D’envergure moyenne, ce cours d’eau exceptionnel a survécu grâce aux efforts concertés d’organismes et d’individus fortement dédiés à la cause du saumon de l’Atlantique.
Aujourd’hui, cette perle de rivière offre tout le plaisir d’une pêche de qualité dans un décor des plus splendides. La Cap-Chat, avant de se déverser dans le fleuve Saint-Laurent, coule sur 57,5 kilomètres, parsemant ses quelque 52 fosses dans trois secteurs de pêche dont un seul n’est pas contingenté. Il n’y a que la pêche à gué qui soit permise sur la rivière Cap-Chat; l’embarcation personnelle n’y est autorisée que pour la traverser. La Société de gestion de la rivière Cap-Chat est le gestionnaire de cette rivière au statut de zec saumon.

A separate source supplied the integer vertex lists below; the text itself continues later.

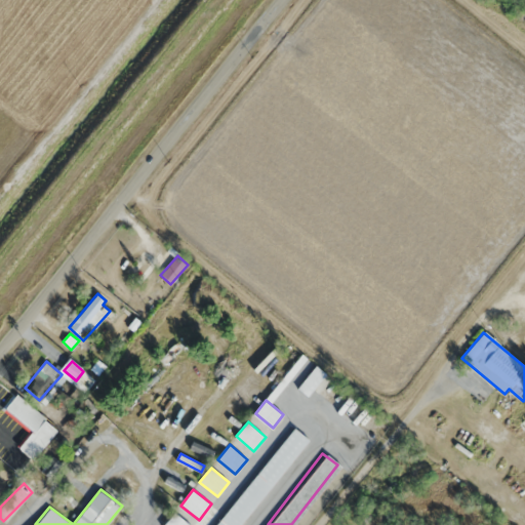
[(190,524),(175,512),(164,524),(190,524)]
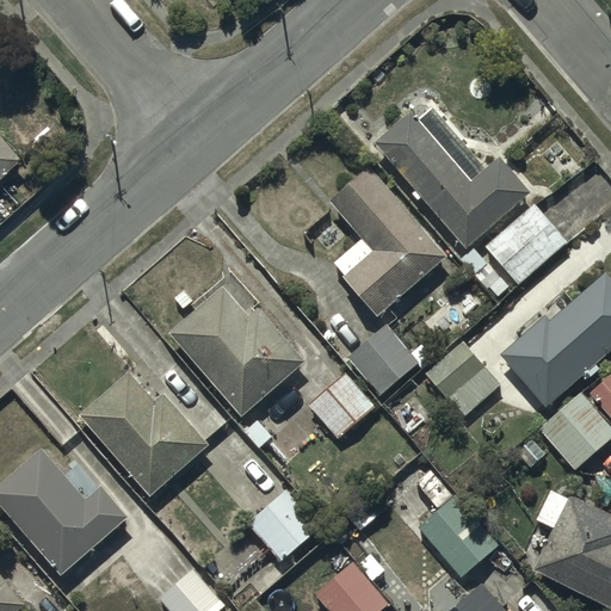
[(414,115),(377,144),(467,252),(535,197),(501,158),(485,171),(434,110),(420,122),(414,115)]
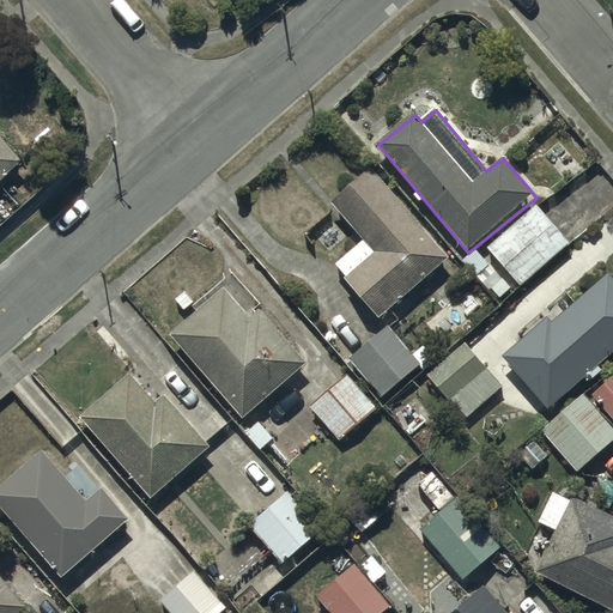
[(0,183),(22,165),(0,139),(0,183)]
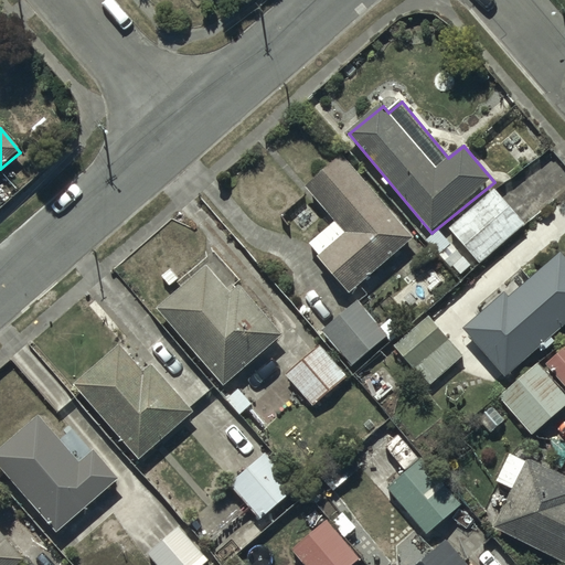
[(414,240),(341,157),(304,189),(336,225),(309,248),(350,295),(414,240)]
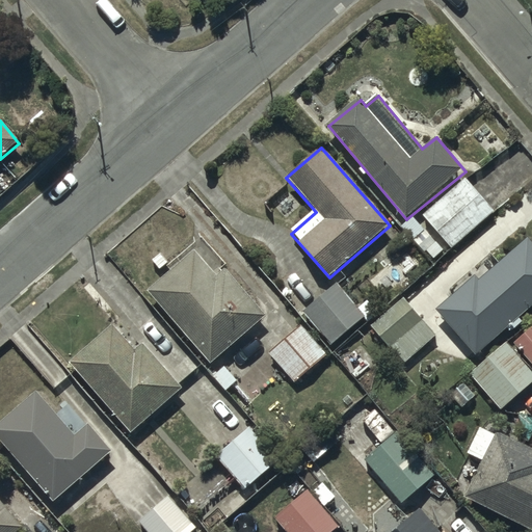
[(463,180),(423,216),(451,248),(493,212),(463,180)]
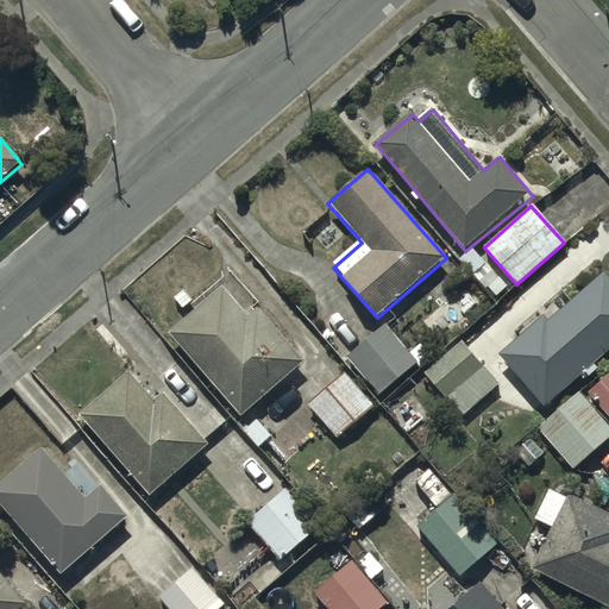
[(500,357),(544,407),(608,347),(608,282),(601,272),(547,320),(544,318),(500,357)]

Une route forestière court le long de la rivière et en facilite l’accès. La qualité de la pêche, compte tenu du contingentement de deux de ses secteurs, est indéniable. Le saumonier qui tombe sous le charme envoûtant de cette rivière ne peut se libérer de son emprise; telle est son ensorcelante beauté.
Seulement 5 espèces de poissons fréquentent la rivière Cap-Chat. Outre le saumon, on y trouve l'omble de fontaine, le chabot visqueux, l'anguille d'Amérique et l'épinoche à trois épines.